Stored data entries:
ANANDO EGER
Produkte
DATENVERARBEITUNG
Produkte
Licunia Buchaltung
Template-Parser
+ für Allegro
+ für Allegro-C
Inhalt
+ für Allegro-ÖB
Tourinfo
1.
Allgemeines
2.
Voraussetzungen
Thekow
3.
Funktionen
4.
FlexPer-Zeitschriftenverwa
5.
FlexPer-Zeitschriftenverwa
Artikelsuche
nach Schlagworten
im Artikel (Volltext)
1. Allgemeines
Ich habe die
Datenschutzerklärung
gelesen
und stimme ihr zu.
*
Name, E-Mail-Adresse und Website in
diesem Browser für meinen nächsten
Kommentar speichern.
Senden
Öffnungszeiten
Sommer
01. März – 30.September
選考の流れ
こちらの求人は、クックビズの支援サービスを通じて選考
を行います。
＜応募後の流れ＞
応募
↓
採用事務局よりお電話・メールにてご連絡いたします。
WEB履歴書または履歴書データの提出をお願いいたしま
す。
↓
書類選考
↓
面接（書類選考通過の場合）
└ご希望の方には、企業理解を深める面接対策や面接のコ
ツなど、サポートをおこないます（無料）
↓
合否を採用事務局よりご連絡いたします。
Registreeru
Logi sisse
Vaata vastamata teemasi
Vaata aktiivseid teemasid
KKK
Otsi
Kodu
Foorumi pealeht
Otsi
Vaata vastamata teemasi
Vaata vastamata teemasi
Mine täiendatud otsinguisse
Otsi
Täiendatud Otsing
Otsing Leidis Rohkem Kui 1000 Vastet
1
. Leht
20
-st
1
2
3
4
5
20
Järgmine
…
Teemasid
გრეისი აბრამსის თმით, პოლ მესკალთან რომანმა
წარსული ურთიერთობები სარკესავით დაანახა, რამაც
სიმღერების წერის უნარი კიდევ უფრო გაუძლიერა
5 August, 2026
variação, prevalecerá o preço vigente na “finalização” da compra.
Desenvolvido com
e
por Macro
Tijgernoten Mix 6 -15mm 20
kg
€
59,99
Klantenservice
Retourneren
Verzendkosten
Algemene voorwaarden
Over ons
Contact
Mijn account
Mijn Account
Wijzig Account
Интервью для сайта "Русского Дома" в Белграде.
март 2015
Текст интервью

Your task -> Repeat each line of the data exactly as it appears above.

Solution for this problem ->
ANANDO EGER
Produkte
DATENVERARBEITUNG
Produkte
Licunia Buchaltung
Template-Parser
+ für Allegro
+ für Allegro-C
Inhalt
+ für Allegro-ÖB
Tourinfo
1.
Allgemeines
2.
Voraussetzungen
Thekow
3.
Funktionen
4.
FlexPer-Zeitschriftenverwa
5.
FlexPer-Zeitschriftenverwa
Artikelsuche
nach Schlagworten
im Artikel (Volltext)
1. Allgemeines
Ich habe die
Datenschutzerklärung
gelesen
und stimme ihr zu.
*
Name, E-Mail-Adresse und Website in
diesem Browser für meinen nächsten
Kommentar speichern.
Senden
Öffnungszeiten
Sommer
01. März – 30.September
選考の流れ
こちらの求人は、クックビズの支援サービスを通じて選考
を行います。
＜応募後の流れ＞
応募
↓
採用事務局よりお電話・メールにてご連絡いたします。
WEB履歴書または履歴書データの提出をお願いいたしま
す。
↓
書類選考
↓
面接（書類選考通過の場合）
└ご希望の方には、企業理解を深める面接対策や面接のコ
ツなど、サポートをおこないます（無料）
↓
合否を採用事務局よりご連絡いたします。
Registreeru
Logi sisse
Vaata vastamata teemasi
Vaata aktiivseid teemasid
KKK
Otsi
Kodu
Foorumi pealeht
Otsi
Vaata vastamata teemasi
Vaata vastamata teemasi
Mine täiendatud otsinguisse
Otsi
Täiendatud Otsing
Otsing Leidis Rohkem Kui 1000 Vastet
1
. Leht
20
-st
1
2
3
4
5
20
Järgmine
…
Teemasid
გრეისი აბრამსის თმით, პოლ მესკალთან რომანმა
წარსული ურთიერთობები სარკესავით დაანახა, რამაც
სიმღერების წერის უნარი კიდევ უფრო გაუძლიერა
5 August, 2026
variação, prevalecerá o preço vigente na “finalização” da compra.
Desenvolvido com
e
por Macro
Tijgernoten Mix 6 -15mm 20
kg
€
59,99
Klantenservice
Retourneren
Verzendkosten
Algemene voorwaarden
Over ons
Contact
Mijn account
Mijn Account
Wijzig Account
Интервью для сайта "Русского Дома" в Белграде.
март 2015
Текст интервью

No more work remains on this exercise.